In the early 21st century, certain people are exhibiting signs of B-cell growth, a condition that is incurable. Yuji is one of these, who chooses to become a "Sleeper" -- a person who is put into stasis until a cure can be found. The tranquillity of Yuji's sleep is interrupted 15 years in the future, in a very different world. Giant bugs known as Blue have invaded the Earth, eating its resources, and.. human beings. Now all Yuji can do is escape through the city with the ones who saved him from his inevitable death, towards Second Earth... mankind's new home in space.
Both series deal with the survival of people on planet earth, after it has been taken over by wild plants and animals. In both cases, although under different circumstances, the main characters try to escape from the planet and the way they organize their survival is a central part of the plot. Blue gender is a bit more mature than Jyu Oh Sei, but if you liked one, it's likely you'll like the other as well.
Both shows deal about the surviving of the fittest. In both animes the earth has been taken over by deadly plants and huge animals that is hard to kill and even harder to escape. Both main character and some of their friends try to escape from the infested earth to a new home wolrd, thought under different circumstances. Lots of characters die and only a few manage to escape. Anyway, if you like one you'll love the other as well.
In times of olde, humans live in constant fear of demons known as yoma. These vicious creatures can take the appearance and memories of humans they have devoured, thus blending into society as they freely feast on human flesh. The key to stopping the yoma lies with the tolerated yet feared Claymores - women who are half-demon, half-human, and fully fated to become the demons that they hunt. Meanwhile, in a village, the young Raki has been banished; his only crime was losing his family to the yoma. Raki is drawn to a Claymore named Clare, and together their journey begins. While Clare fights the yoma plaguing the land, can Raki help her in her struggle to retain her humanity?
Both animes have the "survivial of the fittest" theme. The main leads of both have a strong personality, and doesn't give up or back down when others look down on them. Both animes have the same "feel" (great action, a sad past behind the main character, and keeps you excited about what's coming next).
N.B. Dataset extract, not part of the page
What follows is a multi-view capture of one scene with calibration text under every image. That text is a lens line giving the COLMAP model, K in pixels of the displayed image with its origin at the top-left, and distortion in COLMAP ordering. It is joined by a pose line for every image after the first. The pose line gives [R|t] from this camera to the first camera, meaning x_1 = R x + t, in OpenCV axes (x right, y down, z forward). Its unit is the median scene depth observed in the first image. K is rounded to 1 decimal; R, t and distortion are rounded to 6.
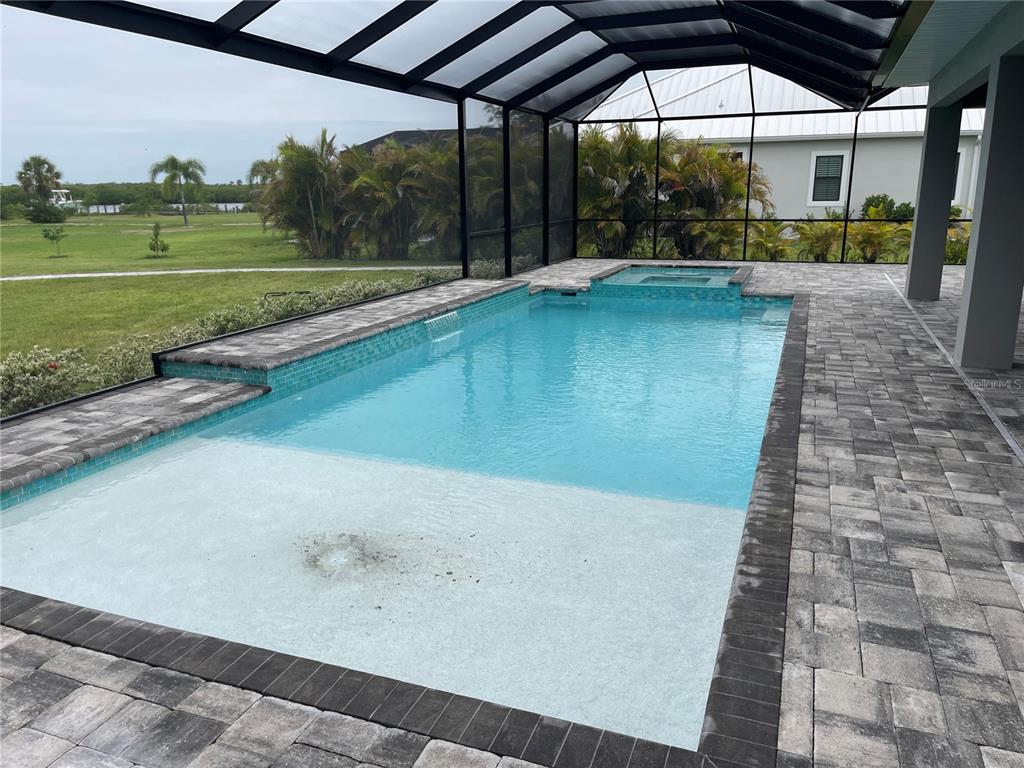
lens RADIAL K [[761.2, 0, 515.1], [0, 761.2, 385.2], [0, 0, 1]] dist [-0.008361, -0.003914]
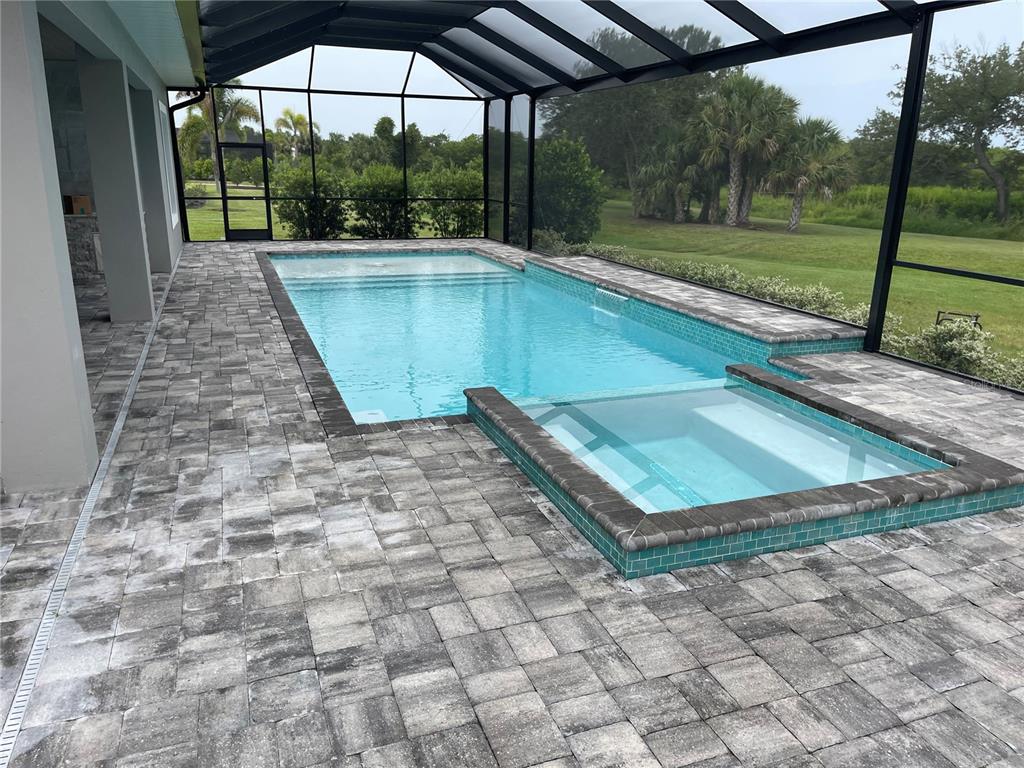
lens RADIAL K [[761.2, 0, 514.1], [0, 761.2, 383.0], [0, 0, 1]] dist [-0.008361, -0.003914]
pose [[-0.741935, 0.180035, -0.645848, 0.732894], [-0.182258, 0.872845, 0.452685, -0.447878], [0.645225, 0.453574, -0.614781, 1.655394]]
The Holy Grail War is a battle between seven magicians who each summon a mythical hero to fight for their cause. Shirou, a twice orphaned high school boy, had so little magical talent that his foster father did not bother teaching him about the war and its meaning. Thanks to that lack of foresight, Shirou finds himself in a bit of a pinch when he accidentally summons a hero of the strongest class, and is sucked into the fray. The Grail grants the winner any wish they have. But driven by an unyielding sense of justice and self-sacrifice, for what will Shirou fight?
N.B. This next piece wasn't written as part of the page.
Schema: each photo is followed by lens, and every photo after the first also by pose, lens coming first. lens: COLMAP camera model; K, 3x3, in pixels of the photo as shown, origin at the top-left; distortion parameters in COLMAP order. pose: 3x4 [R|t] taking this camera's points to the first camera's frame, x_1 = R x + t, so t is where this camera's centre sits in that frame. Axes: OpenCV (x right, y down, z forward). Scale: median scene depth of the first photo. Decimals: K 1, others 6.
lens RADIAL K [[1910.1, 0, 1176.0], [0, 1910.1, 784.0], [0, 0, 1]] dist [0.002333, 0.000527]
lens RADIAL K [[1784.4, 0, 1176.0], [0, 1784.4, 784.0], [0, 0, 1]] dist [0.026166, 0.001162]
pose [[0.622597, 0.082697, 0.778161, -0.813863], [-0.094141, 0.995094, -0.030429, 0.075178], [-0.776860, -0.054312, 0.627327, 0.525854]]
Both Jyu Oh Sei and FSN are fantasy series with some action mixed in. The characters proceed to grow, although seem to have set archetype roles. There are several other small thematic commonalities between these two; if you liked one, you'd like the other.
It is the year 2267, and all that is left of humanity now lives in the 'Eden colony', a domed metropolis on the moon. Earth has long since been abandoned after a cataclysm left it uninhabitable... or so the inhabitants of Eden are led to believe. But when a young boy named Takeru discovers a photograph of a girl which appears to have been taken on Earth, he begins to doubt that this is the case. With the help of his friends, Takeru decides to visit Earth in search of the girl; despite the fact that it is against the strict laws of the colony and despite not knowing what awaits him there...
Both series for starters explore a world where the possibility of returning to Earth is the hope for those who live in the age. While in Freedom, the main focus is the discovery of the reasoning behind the secrecy of the state of Earth, Jyu oh Sei, instead draws the path to another planet which is kept secret from the main character. The exploration and mystery surrounding the hiding of these information ultimately make each series ideal for watching with each other.